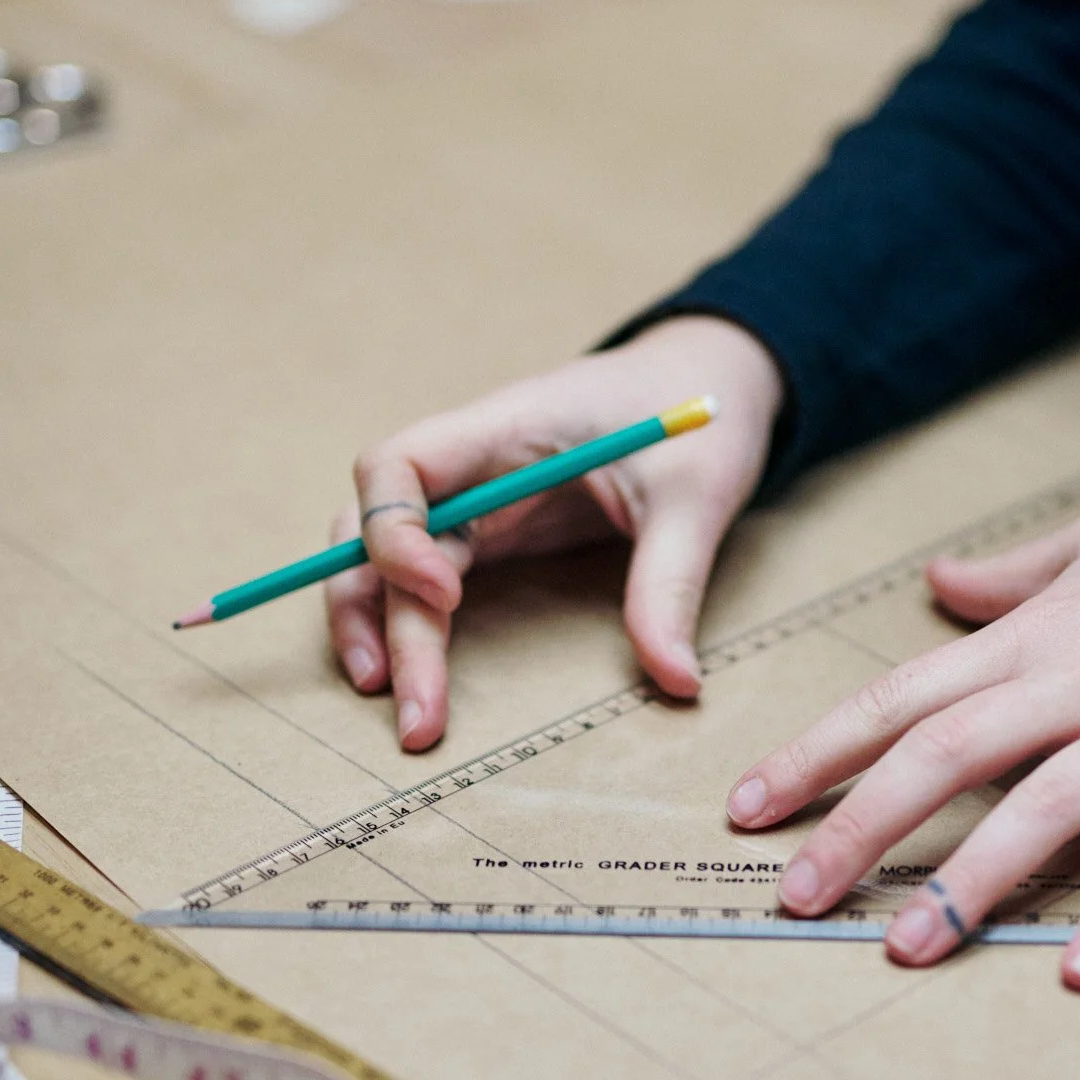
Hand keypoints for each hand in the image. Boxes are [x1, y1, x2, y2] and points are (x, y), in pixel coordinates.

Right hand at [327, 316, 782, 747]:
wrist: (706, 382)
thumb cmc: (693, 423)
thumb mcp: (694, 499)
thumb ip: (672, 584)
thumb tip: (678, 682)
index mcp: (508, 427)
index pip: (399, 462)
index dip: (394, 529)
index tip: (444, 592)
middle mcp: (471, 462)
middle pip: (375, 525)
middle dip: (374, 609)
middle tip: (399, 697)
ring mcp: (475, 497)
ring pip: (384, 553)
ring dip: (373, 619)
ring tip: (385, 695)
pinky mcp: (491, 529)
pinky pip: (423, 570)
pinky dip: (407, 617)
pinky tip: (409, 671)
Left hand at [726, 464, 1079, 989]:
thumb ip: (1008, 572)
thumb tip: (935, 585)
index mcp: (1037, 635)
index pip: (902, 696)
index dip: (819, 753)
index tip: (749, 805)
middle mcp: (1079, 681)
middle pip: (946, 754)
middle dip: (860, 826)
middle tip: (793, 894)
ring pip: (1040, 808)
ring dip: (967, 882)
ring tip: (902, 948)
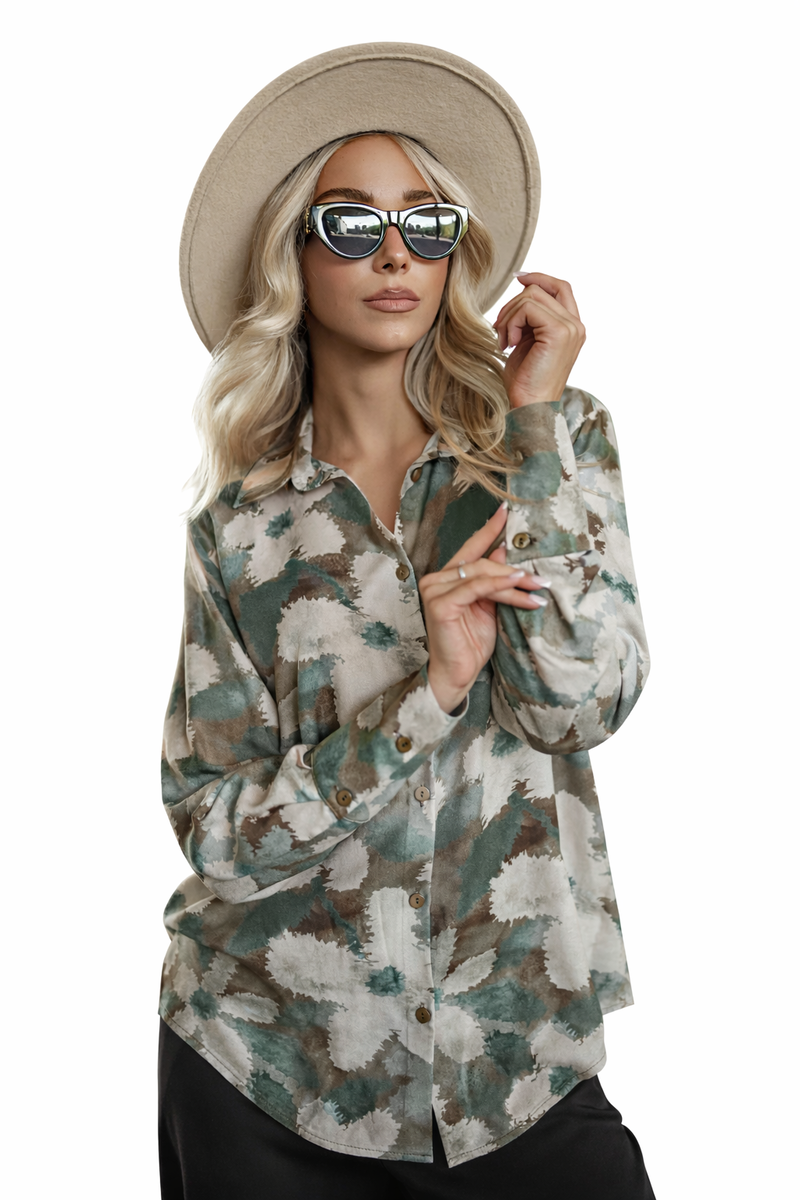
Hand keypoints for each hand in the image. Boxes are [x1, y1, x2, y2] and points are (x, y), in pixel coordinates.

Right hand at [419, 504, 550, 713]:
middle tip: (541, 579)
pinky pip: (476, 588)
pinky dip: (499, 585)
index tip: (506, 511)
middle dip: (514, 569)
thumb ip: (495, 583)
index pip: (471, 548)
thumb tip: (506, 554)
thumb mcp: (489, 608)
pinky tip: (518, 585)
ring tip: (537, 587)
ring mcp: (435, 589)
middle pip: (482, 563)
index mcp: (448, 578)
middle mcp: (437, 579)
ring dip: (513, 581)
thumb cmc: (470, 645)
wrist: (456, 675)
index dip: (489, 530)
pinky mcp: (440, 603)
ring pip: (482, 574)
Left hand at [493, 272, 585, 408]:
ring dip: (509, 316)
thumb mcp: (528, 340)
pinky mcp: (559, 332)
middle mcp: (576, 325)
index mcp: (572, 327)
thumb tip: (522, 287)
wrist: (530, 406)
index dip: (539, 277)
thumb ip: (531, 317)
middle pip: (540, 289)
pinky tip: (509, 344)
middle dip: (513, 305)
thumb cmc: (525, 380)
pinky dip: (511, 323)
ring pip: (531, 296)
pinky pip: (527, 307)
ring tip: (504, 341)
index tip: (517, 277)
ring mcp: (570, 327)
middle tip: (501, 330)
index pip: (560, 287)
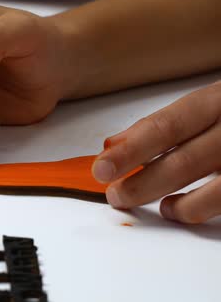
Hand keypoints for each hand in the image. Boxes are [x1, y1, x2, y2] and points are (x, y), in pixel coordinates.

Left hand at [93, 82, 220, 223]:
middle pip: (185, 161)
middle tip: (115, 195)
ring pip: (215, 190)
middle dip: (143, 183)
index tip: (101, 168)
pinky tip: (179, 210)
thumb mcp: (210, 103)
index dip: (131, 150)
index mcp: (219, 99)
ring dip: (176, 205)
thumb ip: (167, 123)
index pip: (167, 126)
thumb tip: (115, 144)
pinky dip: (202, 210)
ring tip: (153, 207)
...
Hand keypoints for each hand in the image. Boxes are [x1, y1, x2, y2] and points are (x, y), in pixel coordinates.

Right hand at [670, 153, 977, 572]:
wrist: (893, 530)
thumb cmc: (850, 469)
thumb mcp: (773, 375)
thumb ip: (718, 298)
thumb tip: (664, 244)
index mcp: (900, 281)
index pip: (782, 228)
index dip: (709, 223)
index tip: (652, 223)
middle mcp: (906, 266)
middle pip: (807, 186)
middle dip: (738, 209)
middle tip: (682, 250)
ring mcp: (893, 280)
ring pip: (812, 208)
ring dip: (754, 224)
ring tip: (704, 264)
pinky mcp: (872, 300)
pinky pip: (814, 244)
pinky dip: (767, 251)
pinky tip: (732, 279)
==
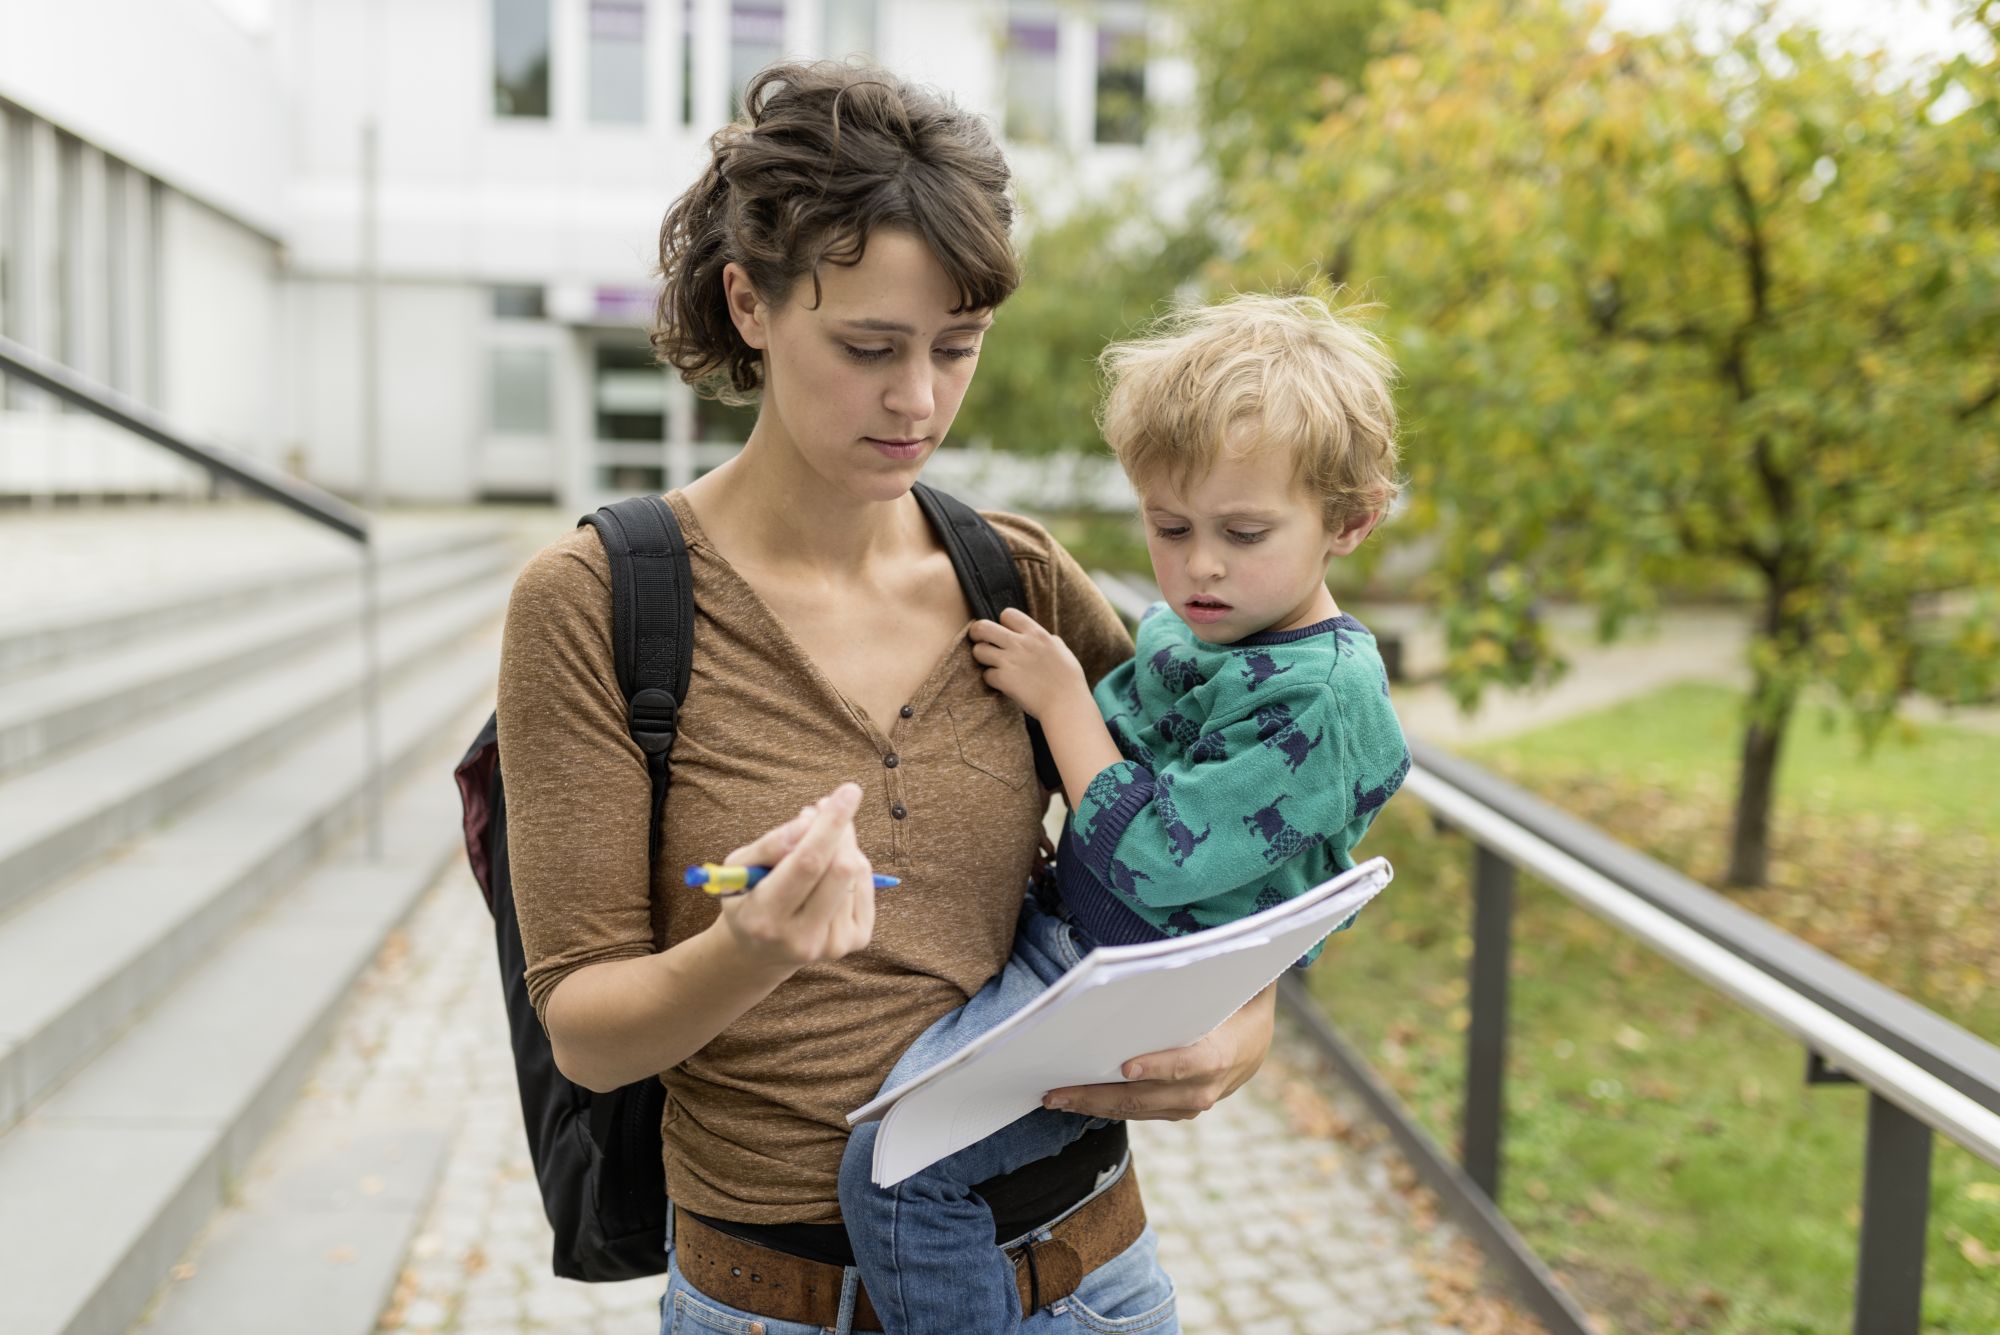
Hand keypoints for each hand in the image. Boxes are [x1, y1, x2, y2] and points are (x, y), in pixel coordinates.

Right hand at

WORK TO BE COMPLETED: Within the records, in how many lines does the string "Right" occur? Give the number and no other text.

TASK RESPONSE: 4